Stored procedures have been available in DB2 z/OS since v5, but were limited in that they needed to be written in a third generation language such as COBOL or C, and implemented as an external stored procedure running in a Workload Manager (WLM) controlled address space.

The SQL Procedures Language has been available since v5, in which DB2 z/OS stored procedures could be written in a native DB2/SQL language that is a subset of the ANSI SQL/PSM language standard. But to implement an SQL Procedure prior to DB2 v9, the SQL/PL stored procedure needed to be precompiled and translated into a C program, which would then in turn be compiled and implemented as an external stored procedure.

Since Phoenix was not licensed for a C compiler on our mainframe environment, the use of SQL Procedures on DB2 z/OS was not an option prior to DB2 v9.

The native SQL Procedures support introduced in DB2 v9 removes this restriction. Stored procedures now written in SQL/PL no longer need to be precompiled and converted to C programs. They can now be run natively directly within the DB2 engine.

Native XML Support

DB2 now allows for unstructured XML data to be stored natively alongside structured relational data in a DB2 table via DB2’s “pureXML” technology.

Among the capabilities provided by pureXML in DB2 are:

A native XML data type
SQL/XML language, which provides full XML functions within the SQL language to access XML structures
Hybrid data access, in which both XML and relational data can be accessed together in a single SQL/XML statement
Read and write access to XML documents and sub-documents
XML indexes to provide efficient access paths to XML data stored within a DB2 table
XML schema validation against an XML schema that is registered in the Schema Repository, including support for multiple versions of an XML schema

Collectively with these capabilities, DB2 becomes a repository for native storage of both relational and XML data, thus making DB2 a hybrid database server.

Prior to the introduction of pureXML technology in DB2, XML data could be stored in a DB2 database, but it would have to be stored either as an unformatted string in a CLOB data type column, or it would need to be “shredded” into individual elements that would then be stored in traditional relational columns.

If XML data was stored within a CLOB data type, then DB2 had no understanding of the structure of the XML document it was storing, and searching on components of an XML document meant that the entire document would need to be retrieved and parsed.

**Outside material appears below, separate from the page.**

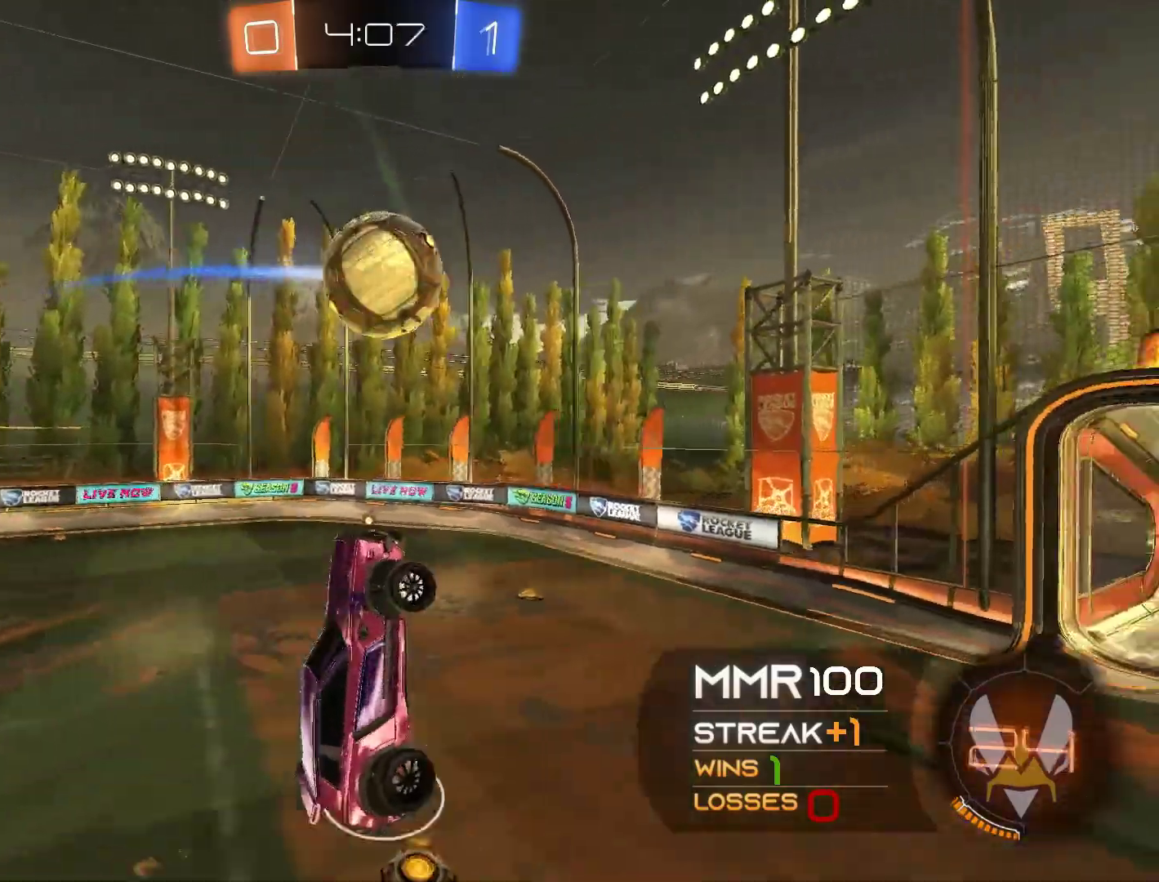
{"buttons": ["L1", "R2"], "left_stick": "left", "right_stick": "center", "events": [[33, "A", "up"], [33, "R1", "up"], [33, "left_stick", "left"], [67, "R1", "down"], [333, "R1", "up"]]}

This could be an expensive operation in terms of CPU resources. If the XML document was shredded into individual elements that were stored in traditional relational database columns, then all the inherent advantages and integrity of the original XML document would be lost.

With native XML storage, XML data can be searched on and retrieved efficiently without having to lose any of the integrity of the XML document itself.

The SQL/XML language that is introduced with pureXML allows for individual elements of an XML document to be inserted, updated and deleted. Stored XML documents can also be indexed for efficient searching and retrieval of data, in much the same way that relational indexes are used for traditional relational data in a DB2 table.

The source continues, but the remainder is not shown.